▶ TASK DETAILS: Please copy the text of every entry below line for line, with no changes, and leave the pictures out of your answer.

▶ PROVIDED DATA:
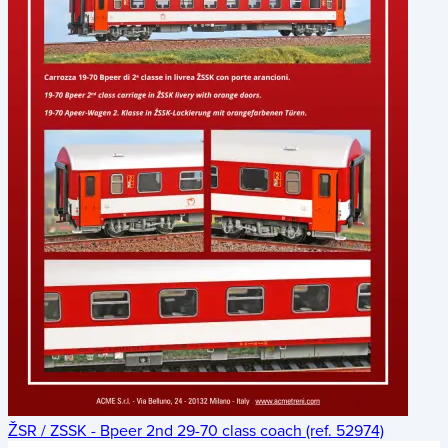
ŽSR / ZSSK - Bpeer 2nd 29-70 class coach (ref. 52974)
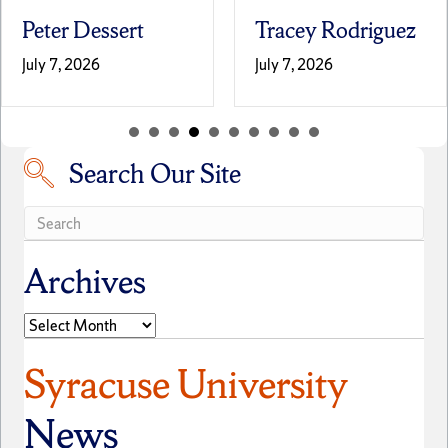
Peter Dessert
Tracey Rodriguez
July 7, 2026
July 7, 2026
Search Our Site
Search our site
Archives
Archives
Syracuse University
News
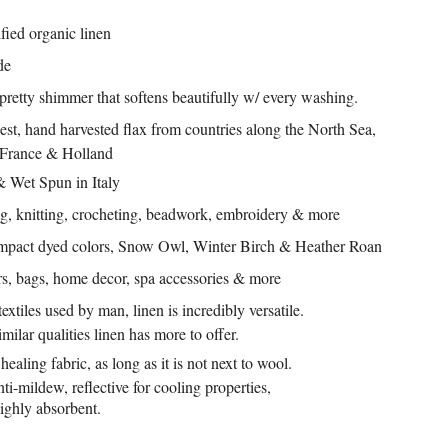
ed organic linen
de
 pretty shimmer that softens beautifully w/ every washing.
st, hand harvested flax from countries along the North Sea,
 France & Holland
& Wet Spun in Italy
g, knitting, crocheting, beadwork, embroidery & more
mpact dyed colors,
Snow Owl, Winter Birch
& Heather Roan
rs, bags, home decor, spa accessories & more
extiles used by man, linen is incredibly versatile.
lar qualities linen has more to offer.
ealing fabric, as long as it is not next to wool.
 anti-mildew, reflective for cooling properties,
highly absorbent.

▶ WRITTEN SOLUTION:
ŽSR / ZSSK - Bpeer 2nd 29-70 class coach (ref. 52974)
Peter Dessert
Tracey Rodriguez
July 7, 2026
July 7, 2026
Search Our Site
Search our site
Archives
Archives
Syracuse University
News
ed organic linen
de
 pretty shimmer that softens beautifully w/ every washing.
st, hand harvested flax from countries along the North Sea,
 France & Holland
& Wet Spun in Italy
g, knitting, crocheting, beadwork, embroidery & more
mpact dyed colors,
Snow Owl, Winter Birch
& Heather Roan
rs, bags, home decor, spa accessories & more
extiles used by man, linen is incredibly versatile.
lar qualities linen has more to offer.
ealing fabric, as long as it is not next to wool.
 anti-mildew, reflective for cooling properties,
highly absorbent.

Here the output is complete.